Sokodé, 9 mars (ATOP) – Les femmes enseignantes ont appelé au respect des droits, de l’égalité et à l’autonomisation des femmes en matière de service public. Cet appel a été lancé lors de la célébration de la journée internationale des droits de la femme 2025, le vendredi 7 mars à Sokodé.
La journée, célébrée chaque 8 mars, a été organisée en collaboration avec la Direction régionale de l’Education (DRE) de la Centrale. Elle a été marquée par une caravane et un meeting à Sokodé.
Parties de la société des postes, les caravanières, habillées en pagnes à l’effigie du 8 mars, ont sillonné à pieds et à motos des artères de la ville, en chantant, dansant et brandissant des mouchoirs blancs. Sur la banderole, on pouvait lire le thème du ministère des Enseignements primaire et secondaire : « Service public : droits, égalité et autonomisation pour les femmes »
Au point de chute, au lycée moderne de Sokodé, un meeting a mobilisé de nombreux élèves de différents établissements. C’est en présence des autorités administratives, éducatives, traditionnelles et sécuritaires, au-devant desquelles, le secrétaire général de la préfecture de Tchaoudjo, Daro Ouro-Akondo.
Les participants ont suivi diverses prestations folkloriques exécutées par les élèves et enseignantes. Ils sont sensibilisés, à travers un sketch, sur les avantages du suivi et du soutien parental des élèves. L’assistance a été édifiée sur le rôle du service public au Togo dans la promotion des droits des femmes, de l’égalité et de leur autonomisation. Les possibilités offertes aux femmes et aux filles de diriger et d’innover ont été explorées.

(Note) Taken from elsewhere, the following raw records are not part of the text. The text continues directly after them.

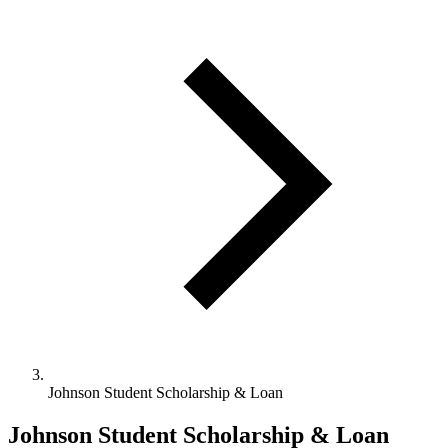
Johnson Student Scholarship & Loan
Johnson Student Scholarship & Loan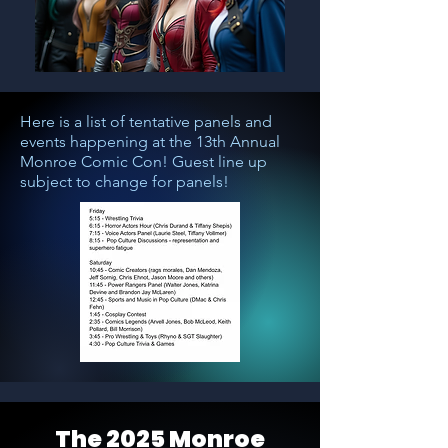
Here is a list of tentative panels and
events happening at the 13th Annual
Monroe Comic Con! Guest line up
subject to change for panels!
The 2025 Monroe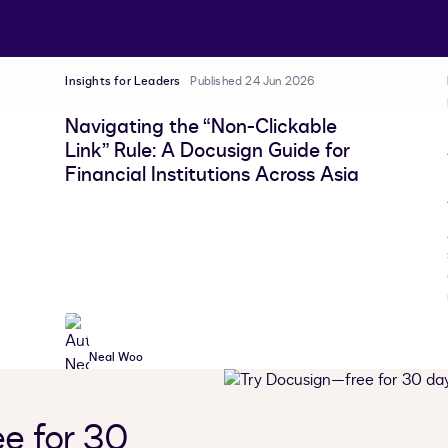
Insights for Leaders
Published 24 Jun 2026
Navigating the “Non-Clickable
Link” Rule: A Docusign Guide for
Financial Institutions Across Asia
Neal Woo
e for 30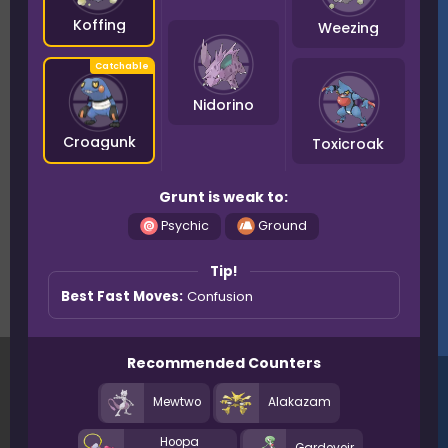
Koffing
Weezing
Nidorino
Croagunk
Toxicroak
Grunt is weak to:
Psychic
Ground
Tip!
Best Fast Moves:
Confusion
Recommended Counters
Mewtwo
Alakazam
Hoopa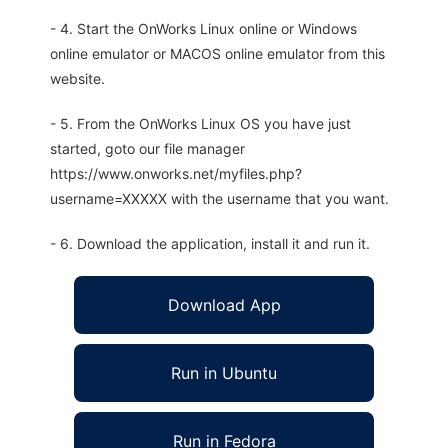
- 4. Start the OnWorks Linux online or Windows
online emulator or MACOS online emulator from this
website.
- 5. From the OnWorks Linux OS you have just
started, goto our file manager
https://www.onworks.net/myfiles.php?
username=XXXXX with the username that you want.
- 6. Download the application, install it and run it.
Download App
Run in Ubuntu
Run in Fedora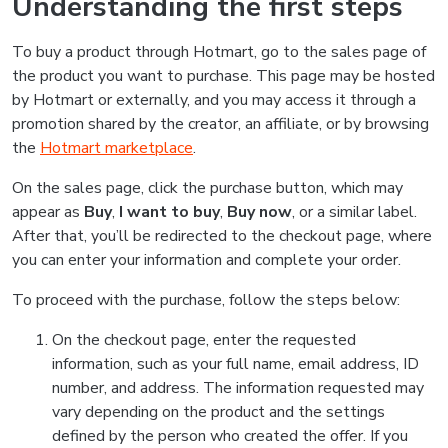
Understanding the first steps
To buy a product through Hotmart, go to the sales page of
the product you want to purchase. This page may be hosted
by Hotmart or externally, and you may access it through a
promotion shared by the creator, an affiliate, or by browsing
the
Hotmart marketplace
.
On the sales page, click the purchase button, which may
appear as
Buy
,
I want to buy
,
Buy now
, or a similar label.
After that, you’ll be redirected to the checkout page, where
you can enter your information and complete your order.
To proceed with the purchase, follow the steps below:
On the checkout page, enter the requested
information, such as your full name, email address, ID
number, and address. The information requested may
vary depending on the product and the settings
defined by the person who created the offer. If you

Le thème choisis a été développé par Mme Tchao Zouréha, épouse Kondo, présidente des femmes enseignantes et présidente du comité d’organisation. Il met en lumière l’importance cruciale d’une administration publique qui est à l’écoute des besoins spécifiques des femmes, qui permet leur plein accès aux services ainsi qu’à la prise de décision et qui œuvre activement pour réduire les inégalités genre. La présidente a invité ses consœurs à continuer de lutter pour que les filles et les femmes aient accès à une éducation de qualité et que les écoles soient des espaces où l’équité, le respect et la solidarité se vivent pleinement. Mme Tchao leur demande également de s’assurer que les enseignantes bénéficient des mêmes opportunités de développement professionnel, de reconnaissance et d’autonomisation que leurs collègues masculins.
Pour le point focal genre de la DRE de la Centrale, Mme Kagnala Delphine, il est essentiel que les politiques publiques soient conçues de manière inclusive en tenant compte des voix et des perspectives des femmes.
Le directeur régional de l’Education de la Centrale, Adamah Kankoué a rassuré ses interlocutrices de la disponibilité des autorités à agir davantage en faveur des droits, de l’égalité et de l’autonomisation des femmes en matière de service public.
La journée du 8 mars permet aux femmes de se rappeler les progrès accomplis, mais aussi les défis qui restent à relever, pour garantir l’égalité des droits et des opportunités entre les femmes et les hommes.